Data Migration Overview

Data Migration (DM) is an integrated data replication task management platform that supports the full data migration and the incremental data migration from MySQL/MariaDB into TiDB. It can help to reduce the operations cost and simplify the troubleshooting process.

Architecture

The Data Migration tool includes three components: DM-master, DM-worker, and dmctl.

Data Migration architecture

DM-master

DM-master manages and schedules the operation of data replication tasks.

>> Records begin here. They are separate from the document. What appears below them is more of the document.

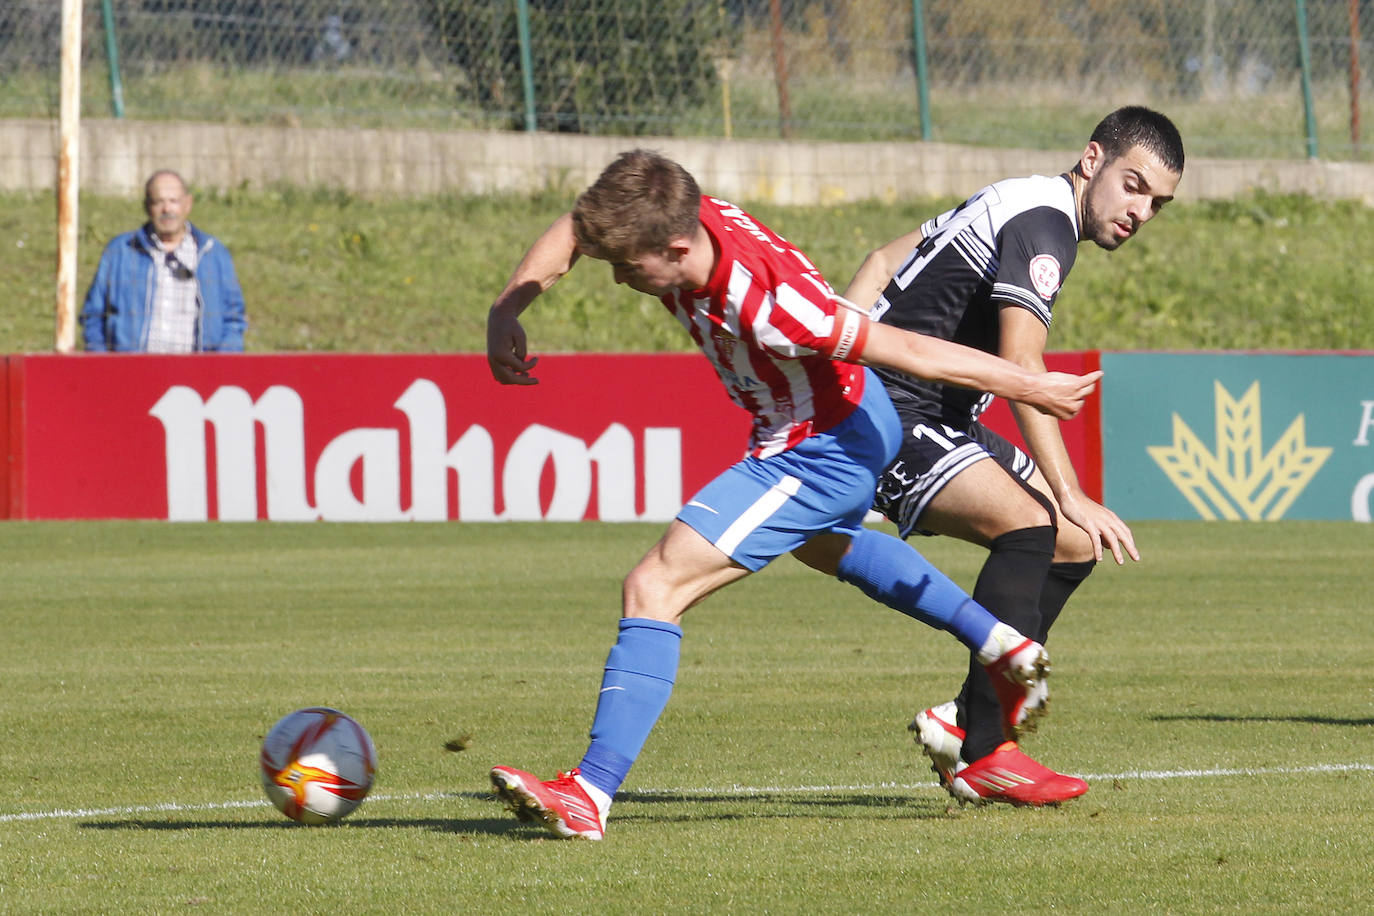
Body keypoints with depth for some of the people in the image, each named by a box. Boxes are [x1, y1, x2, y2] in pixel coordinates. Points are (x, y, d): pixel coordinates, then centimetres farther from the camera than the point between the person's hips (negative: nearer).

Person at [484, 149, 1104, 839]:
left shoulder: (766, 305, -40)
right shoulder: (679, 221, -20)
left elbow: (909, 351, -30)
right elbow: (571, 231, 1)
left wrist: (1031, 388, -20)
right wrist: (506, 312, -17)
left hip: (817, 456, -10)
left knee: (655, 588, -17)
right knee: (822, 545, 40)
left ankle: (589, 794, -20)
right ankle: (1003, 649, 48)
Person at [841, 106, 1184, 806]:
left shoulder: (1013, 202, 16)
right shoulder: (1043, 222, -16)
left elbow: (884, 263, 20)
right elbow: (1021, 362, -28)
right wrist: (1071, 496, -31)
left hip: (943, 423, 11)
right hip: (890, 416, -11)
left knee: (1076, 544, 6)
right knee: (1030, 525, -28)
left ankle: (964, 720, 5)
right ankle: (981, 757, -30)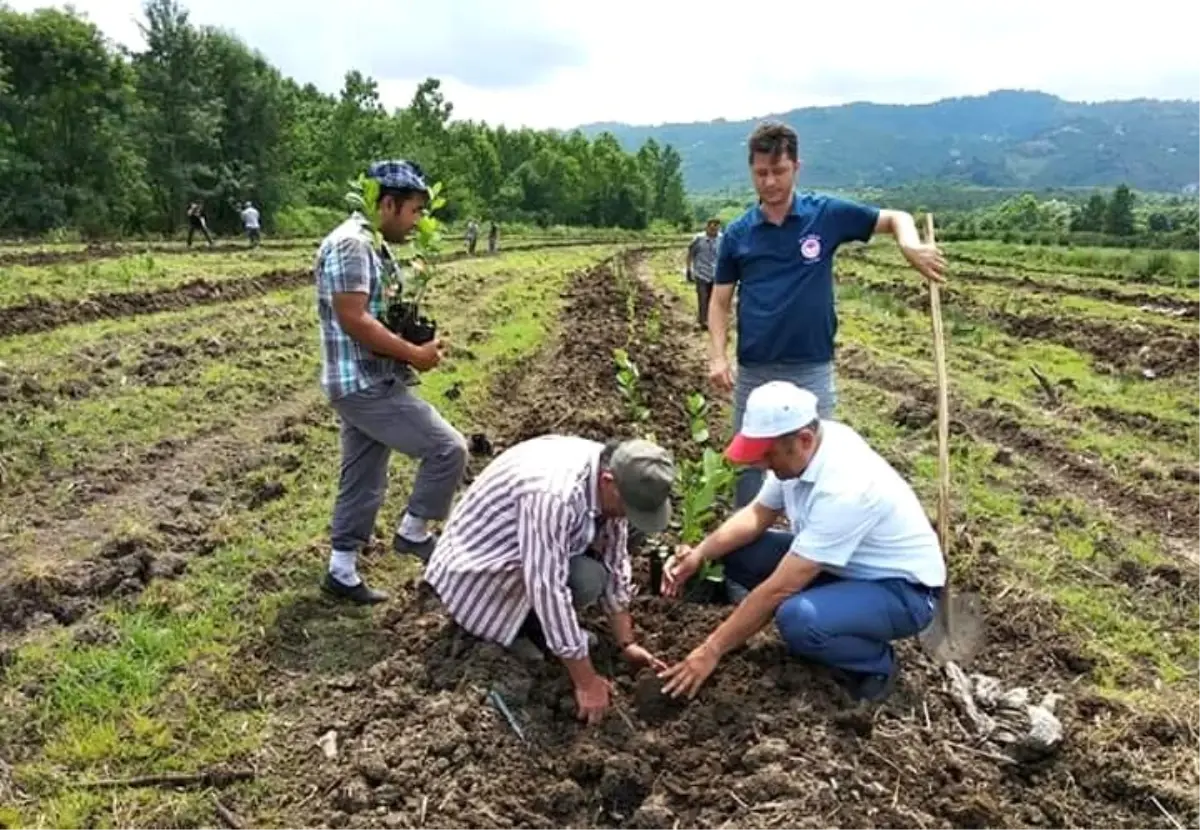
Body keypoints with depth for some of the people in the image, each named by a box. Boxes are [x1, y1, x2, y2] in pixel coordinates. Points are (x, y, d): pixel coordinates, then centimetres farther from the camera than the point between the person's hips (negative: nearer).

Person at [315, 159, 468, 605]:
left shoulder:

  • Storing the topology information of the DM cluster
  • Monitoring the running state of DM-worker processes
  • Monitoring the running state of data replication tasks
  • Providing a unified portal for the management of data replication tasks
  • Coordinating the DDL replication of sharded tables in each instance under the sharding scenario

DM-worker

DM-worker executes specific data replication tasks.

  • Persisting the binlog data to the local storage
  • Storing the configuration information of the data replication subtasks
  • Orchestrating the operation of the data replication subtasks
  • Monitoring the running state of the data replication subtasks

For details about DM-worker, see DM-worker Introduction.

dmctl

dmctl is the command line tool used to control the DM cluster.

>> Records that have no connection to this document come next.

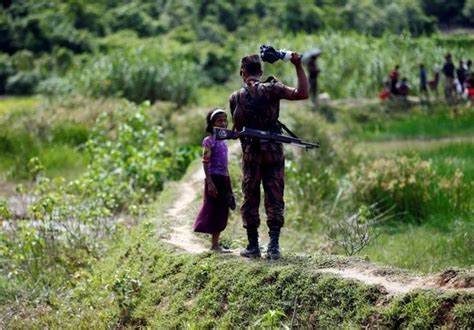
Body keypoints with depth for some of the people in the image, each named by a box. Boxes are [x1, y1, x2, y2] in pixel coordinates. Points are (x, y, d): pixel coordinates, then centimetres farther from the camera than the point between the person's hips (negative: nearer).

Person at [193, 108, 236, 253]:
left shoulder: (223, 141, 15)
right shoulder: (209, 141, -9)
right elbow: (205, 163, -14)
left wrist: (228, 185, 19)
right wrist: (210, 182, -21)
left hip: (224, 179, 8)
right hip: (214, 178, -8)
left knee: (222, 211, 8)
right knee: (214, 210, -5)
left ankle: (215, 243, 13)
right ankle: (214, 245, -3)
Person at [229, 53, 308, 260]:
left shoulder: (235, 97, 2)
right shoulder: (270, 89, -4)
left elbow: (237, 127, 8)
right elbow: (302, 94, -15)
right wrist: (298, 66, -11)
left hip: (250, 153, 1)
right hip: (274, 152, 0)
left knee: (250, 200, 9)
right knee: (275, 200, 3)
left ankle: (253, 246, 9)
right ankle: (273, 245, -6)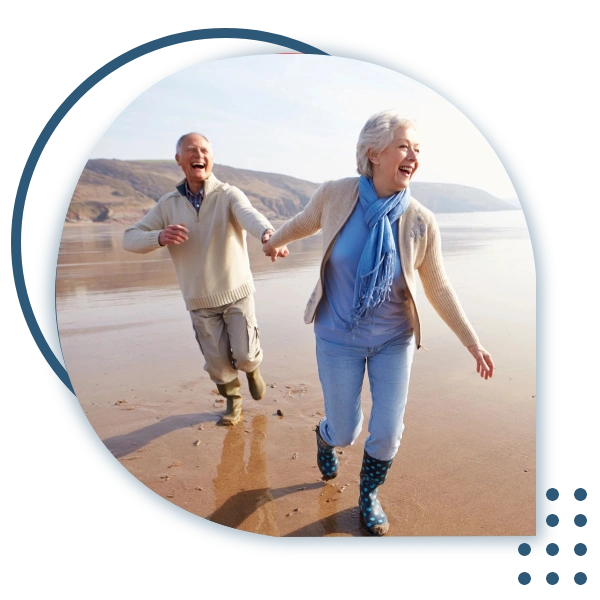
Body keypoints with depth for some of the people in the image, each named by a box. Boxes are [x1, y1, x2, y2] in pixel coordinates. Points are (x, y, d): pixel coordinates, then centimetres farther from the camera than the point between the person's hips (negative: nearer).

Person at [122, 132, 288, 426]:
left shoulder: (229, 195, -11)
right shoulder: (168, 204, -2)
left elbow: (249, 215, -34)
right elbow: (130, 238, -5)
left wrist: (268, 234, -58)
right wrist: (160, 237, -28)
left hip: (237, 293, -2)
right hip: (200, 301, 2)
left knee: (244, 356, -5)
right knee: (218, 363, 9)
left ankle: (253, 368, 34)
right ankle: (233, 402, 39)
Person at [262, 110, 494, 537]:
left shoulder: (421, 222, -16)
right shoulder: (335, 195, -17)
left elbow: (439, 289, -4)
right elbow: (305, 222, 6)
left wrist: (473, 343, -2)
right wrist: (275, 240, 25)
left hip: (394, 340, 1)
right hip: (339, 338, -1)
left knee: (387, 433, 5)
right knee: (345, 432, 9)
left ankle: (369, 497, 39)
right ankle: (326, 437, 51)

  • Creating/Updating/Dropping data replication tasks
  • Checking the state of data replication tasks
  • Handling the errors during data replication tasks
  • Verifying the configuration correctness of data replication tasks

Data replication introduction

This section describes the data replication feature provided by Data Migration in detail.

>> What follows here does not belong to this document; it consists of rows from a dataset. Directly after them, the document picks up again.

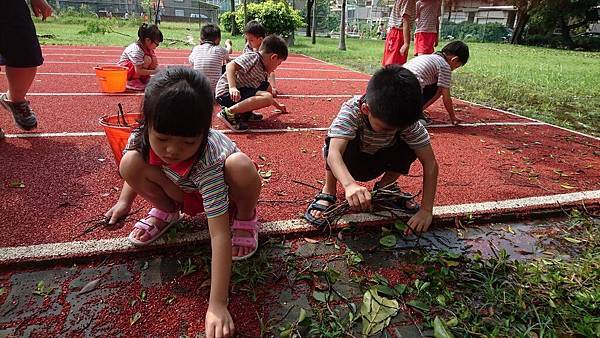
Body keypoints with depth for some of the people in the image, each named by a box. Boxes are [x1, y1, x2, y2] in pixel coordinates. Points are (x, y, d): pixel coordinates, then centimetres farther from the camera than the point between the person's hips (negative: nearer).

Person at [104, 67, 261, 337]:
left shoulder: (208, 161, -41)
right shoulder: (142, 139, -27)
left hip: (217, 189, -3)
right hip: (182, 191, 4)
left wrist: (217, 305, -46)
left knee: (241, 167, -37)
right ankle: (166, 211, 8)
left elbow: (219, 234, -44)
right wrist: (125, 201, 7)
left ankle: (244, 217, -3)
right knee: (129, 164, -21)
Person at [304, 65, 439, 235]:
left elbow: (430, 163, -25)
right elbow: (333, 153, -47)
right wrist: (349, 184, -66)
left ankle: (386, 186, 2)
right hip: (349, 163, -2)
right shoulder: (352, 110, -34)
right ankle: (328, 191, -13)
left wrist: (426, 210, -33)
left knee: (410, 146, -25)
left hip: (379, 162, 3)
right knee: (339, 141, -35)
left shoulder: (407, 119, -27)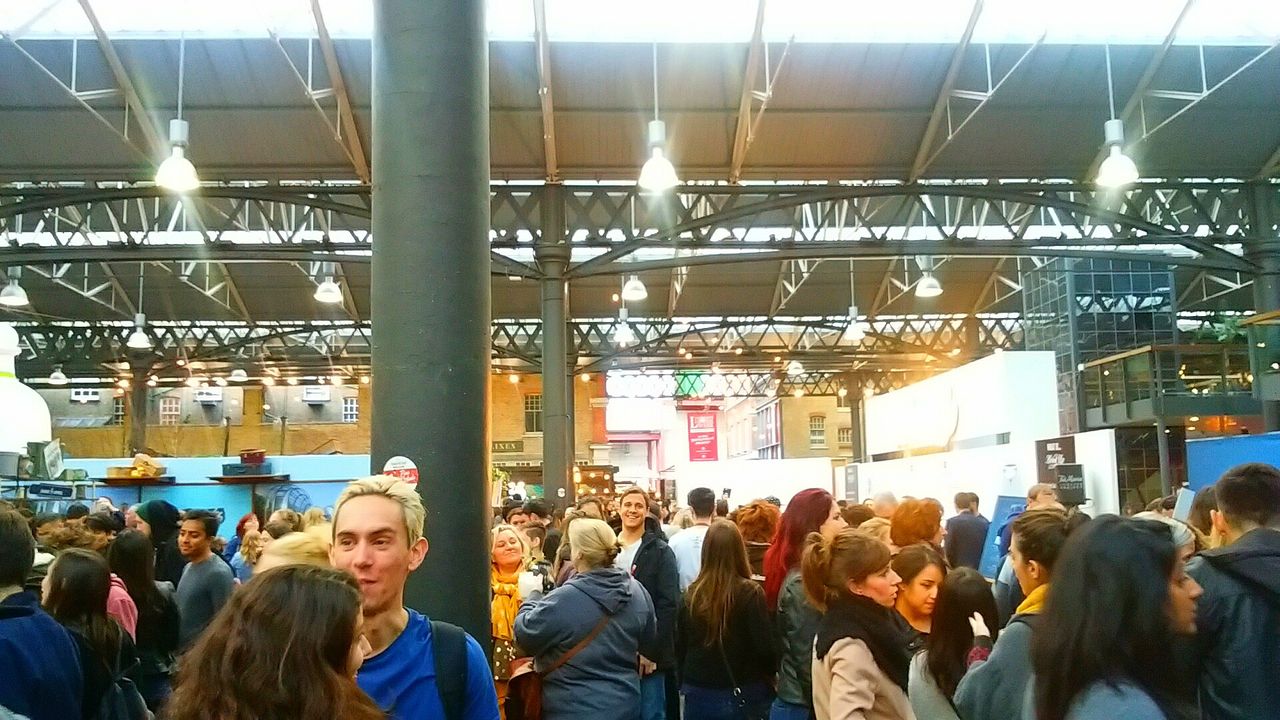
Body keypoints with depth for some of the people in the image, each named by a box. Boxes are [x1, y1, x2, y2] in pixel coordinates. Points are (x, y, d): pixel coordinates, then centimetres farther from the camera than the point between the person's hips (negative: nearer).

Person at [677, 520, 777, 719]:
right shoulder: (750, 593, -13)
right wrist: (772, 674, 5)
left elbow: (680, 647, 4)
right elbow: (764, 648, -14)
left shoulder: (692, 593, -3)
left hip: (698, 695, 3)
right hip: (742, 695, -3)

Black and white lists replication at the schema and table levels

The black and white lists filtering rule of the upstream database instances is similar to MySQL replication-rules-db/tables, which can be used to filter or only replicate all operations of some databases or some tables.

Binlog event filtering

Binlog event filtering is a more fine-grained filtering rule than the black and white lists filtering rule at the schema and table levels. You can use statements like INSERT and TRUNCATE TABLE to specify the Binlog events of the database(s) or table(s) that you need to replicate or filter out.

Column mapping

Column mapping is used to resolve the conflicts occurred when the sharding auto-increment primary key IDs are merged for sharded tables. The value of the auto-increment primary key ID can be modified according to the instance-id, which is configured by the user, and the schema/table ID.

Sharding support

DM supports merging the original sharded instances and tables into TiDB, with some restrictions.

Incompatible DDL handling

Currently, TiDB is not compatible with all the DDL statements that MySQL supports. See the DDL statements supported by TiDB.

DM reports an error when it encounters an incompatible DDL statement. To solve this error, you need to manually handle it using dmctl, either skipping this DDL statement or replacing it with a specified DDL statement(s). For details, see Skip or replace abnormal SQL statements.